This series just gets better and better and is branching out into areas that others don’t touch.
Having given us what is one of the best guides to painting trees there is, we now have this on those little details that can make a building, even one that’s really only in the background, believable. The thing about a window is that it’s not just a square hole in a wall. It has depth, which gives it shadows and the glass reflects in quite specific ways, which often turn out to be quite a complicated graduation of hues of Payne’s Gray. Doors are the same, except that, even closed, they have to give a hint that they lead somewhere. If you don’t give your openings character, your building will look flat, deserted and dead.
On top of that, doors and windows have all kinds of furniture – shutters, hinges, porches – often with flowers growing round them – and frames of brick and stone work. There’s a lot to get right and Wendy is well known for doing just that.

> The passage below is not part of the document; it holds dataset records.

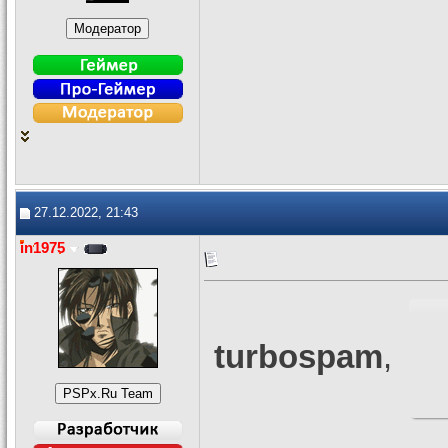
27.12.2022, 21:43
in1975
turbospam
,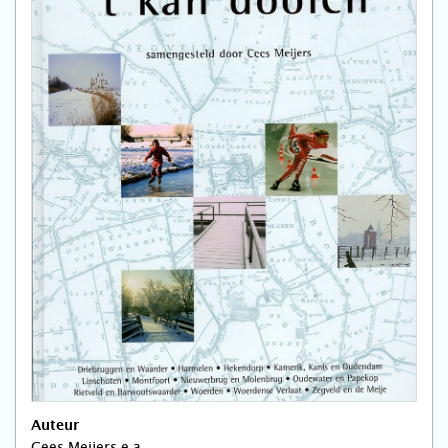
Auteur
Cees Meijers e.a.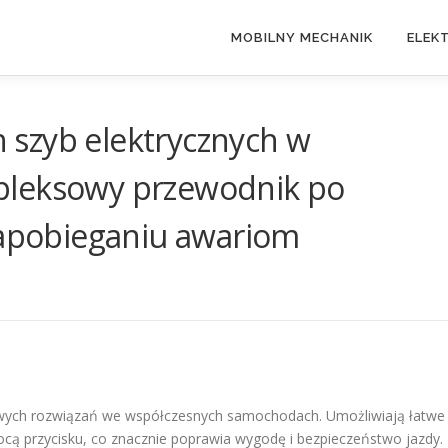
MOBILNY MECHANIK
ELEK
szyb elektrycznych w
pleksowy przewodnik po
zapobieganiu awariom
towych rozwiązań we współczesnych samochodach. Umożliwiają łatwe 
cą przycisku, co znacznie poprawia wygodę i bezpieczeństwo jazdy.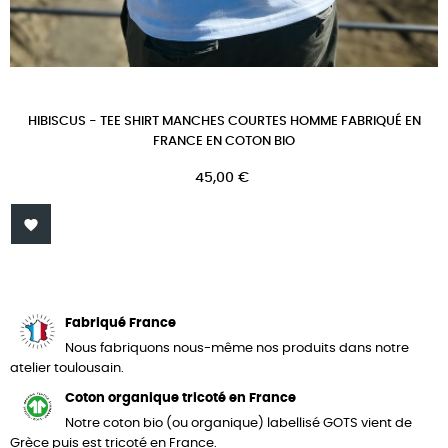
HIBISCUS - TEE SHIRT MANCHES COURTES HOMME FABRIQUÉ EN
FRANCE EN COTON BIO
Prix
45,00 €

Fabriqué France
Nous fabriquons nous-même nos produits dans notre
atelier toulousain.
Coton organique tricoté en France
Notre coton bio (ou organique) labellisé GOTS vient de
Grèce puis est tricoté en France.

The Ready to Paint series is based on a set of very detailed step-by-step projects for each of which there is a pre-printed tracing that frees you from the need to get the drawing right before you can start and allows you to concentrate on the use of colours. It’s not a substitute for good draughtsmanship of course, but it does mean you don’t have to be learning two things at once. If you’re beyond the stage of what amounts to advanced painting by numbers, don’t dismiss this little book, though, because it contains a wealth of information that goes quite a long way beyond what it initially sets out to do.